— start Selected excerpt —
With bass guitar strings, there is no question that roundwound is always the most-available. No matter where you shop for strings, roundwound will always be there and always outnumber any other string type you could buy…

…but that’s not to say you couldn’t experiment with a different type of string such as flatwound or halfround.

But should you?

Let’s explore.

Roundwound has a metal wrapping around the string which is ordinarily either nickel or stainless steel. When you drag your finger across the string, you can absolutely feel the grooves (as in physically and not in relation to sound/tone).

If you use a roundwound string with a stainless steel wrap, it sounds the most metal-like. No, I’m not referring to heavy metal music. Rather, I’m referring to the clangy/clanky sound, which for all intents and purposes is considered to be “modern bass tone”. In other words, a roundwound with a stainless steel wrap is usually “the brightest-sounding string”.

A roundwound string with a nickel wrap does physically feel softer to the touch. While not as “bright” as stainless steel, an advantage is that it won’t wreck your fingers as much.
— end Selected excerpt —
— start Provided material —
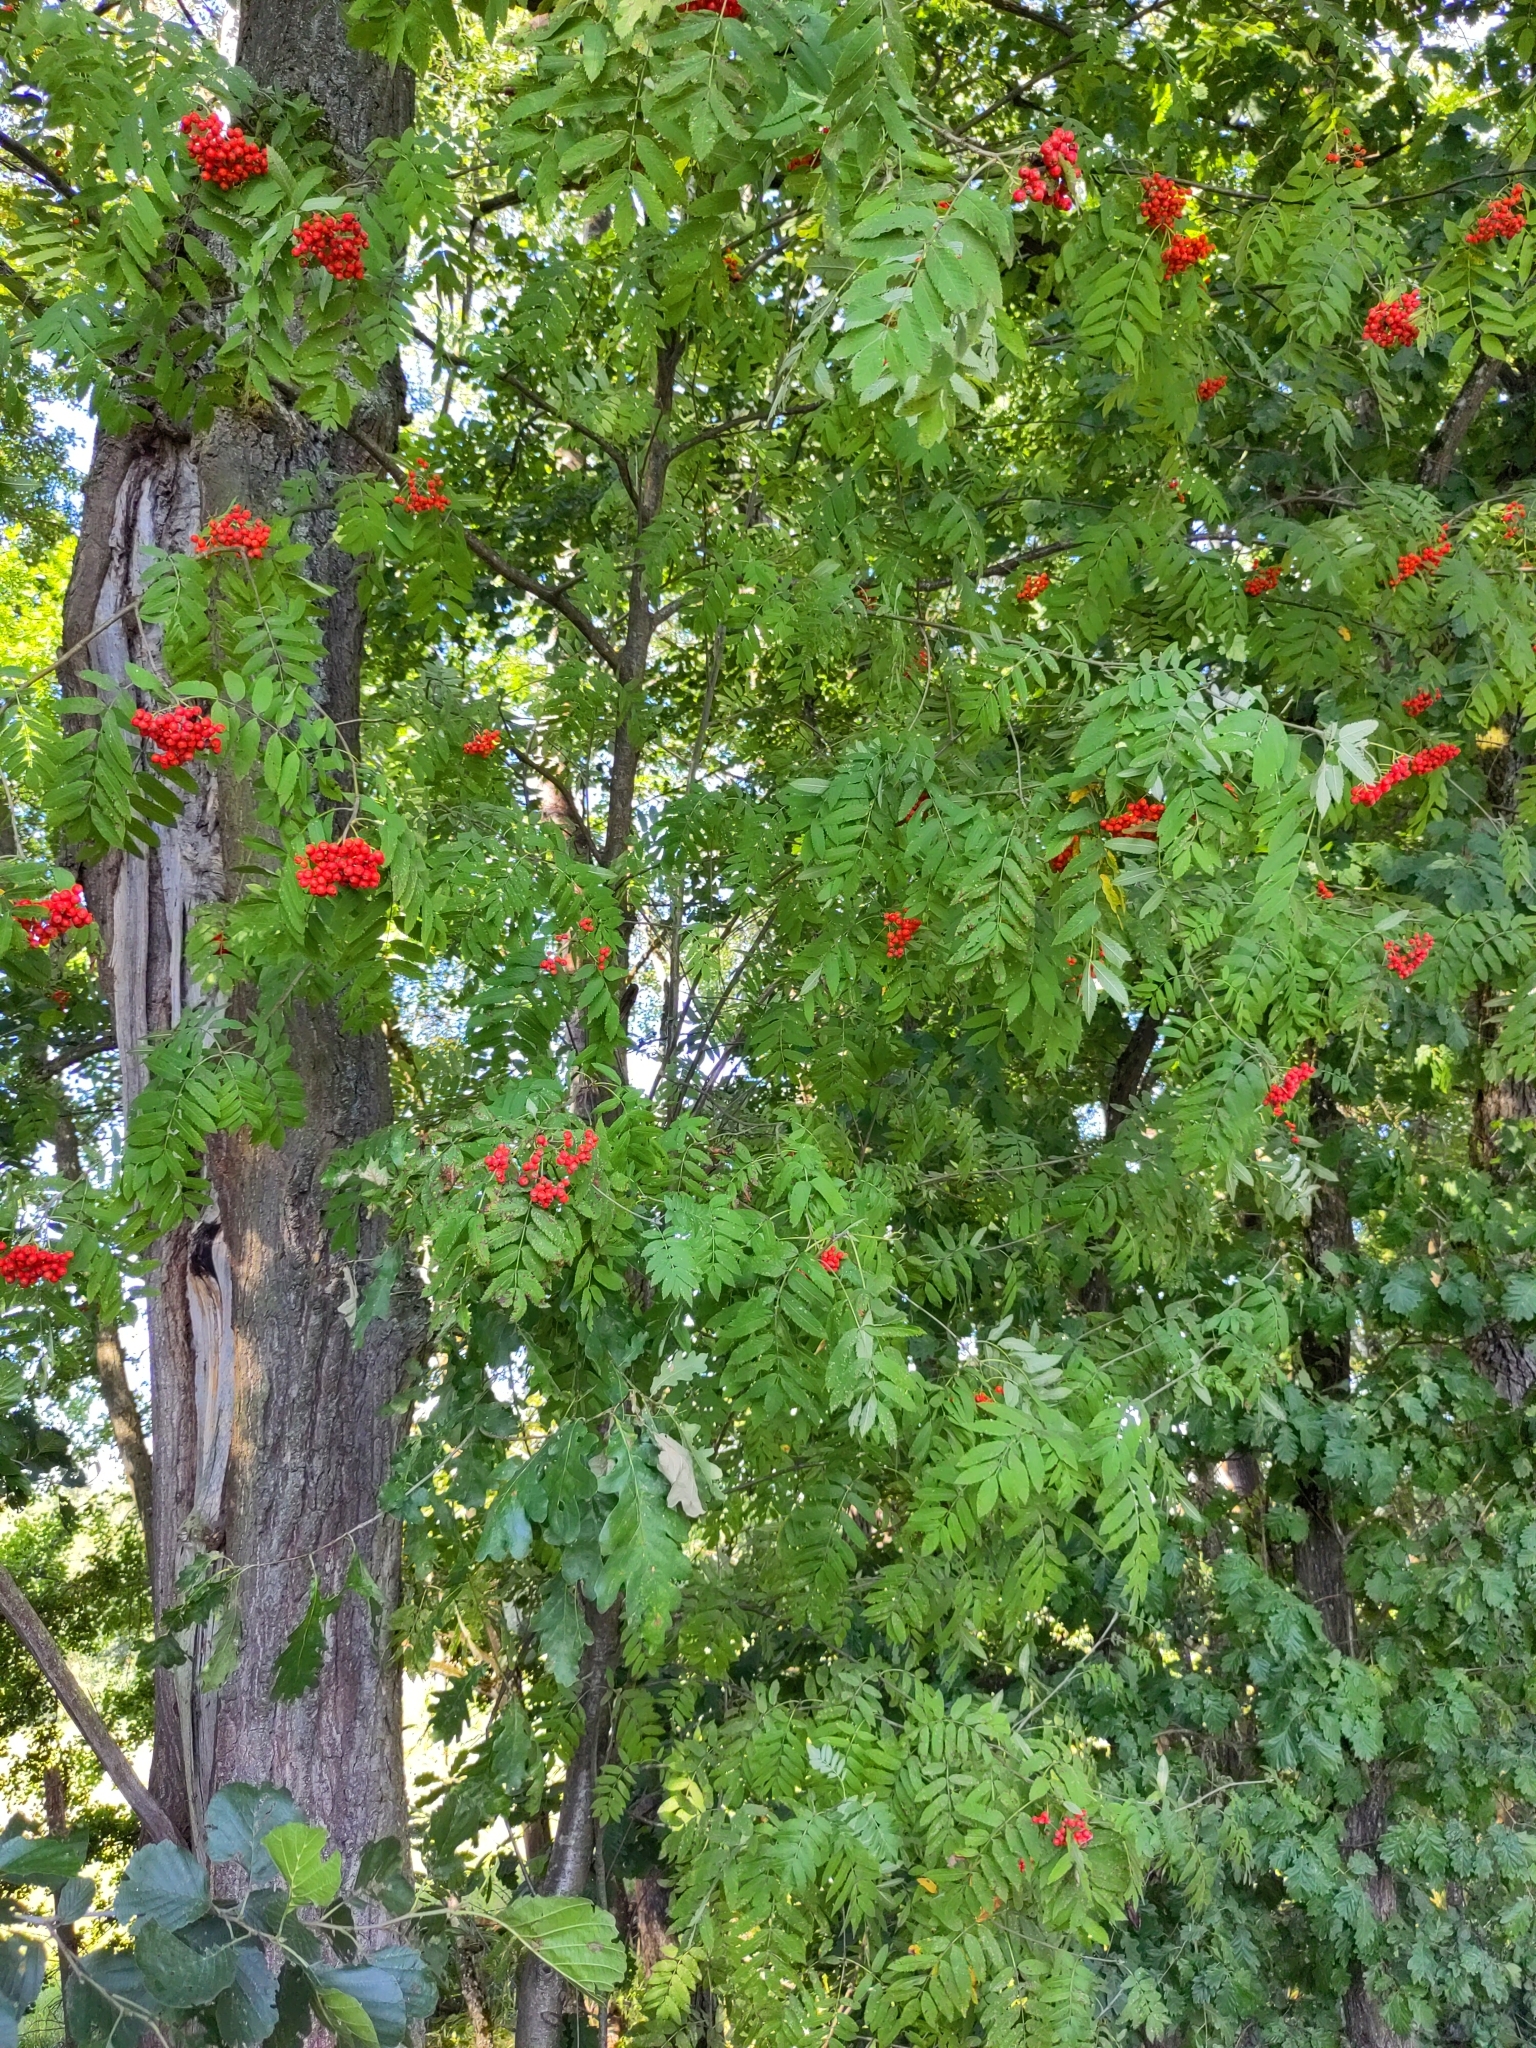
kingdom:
— end Provided material —
What you should do
Pick up the piece on bass guitar string types above where it stops and continue writing it.

Reply to the exercise
The first thing you’ll notice about flatwound is that they are very smooth to the touch; the reason for that is because there are no upward grooves in the way the string is made.

Before continuing, here are three string types, which are from left-to-right: Roundwound, flatwound, halfround:


You can really see the grooves stick out with roundwound; with flatwound you can see that it literally is flattened for that super-smooth feel, and the halfround is “middle ground” between roundwound and flatwound.

Flatwound strings by their very nature have a “darker”, “deader” sound to them. But at the same time they have a lot more of what most bass players call “thump”, which is a reference to the attack the flatwound has, tone-wise.

Generally speaking, when you’re looking for “vintage tone”, you go with flatwound.

And when you want something that has a happy medium of sorts between vintage and modern, halfround usually serves well there – although it should be pointed out that sometimes all it takes to get both vintage tone and feel is to use a nickel-wrapped roundwound string and then roll down the tone setting on your bass guitar. You will have to experiment to see which works best for you.

What are the advantages of flatwound other than vintage tone?

First, the feel of the string is silky smooth. You can play flatwounds for hours and hours on end and your fingers will never complain (until you literally start getting tired from playing so long!) :)

Second, if you were looking to 100% eliminate string drag noise when moving your fingers from fret to fret, look no further than flatwound.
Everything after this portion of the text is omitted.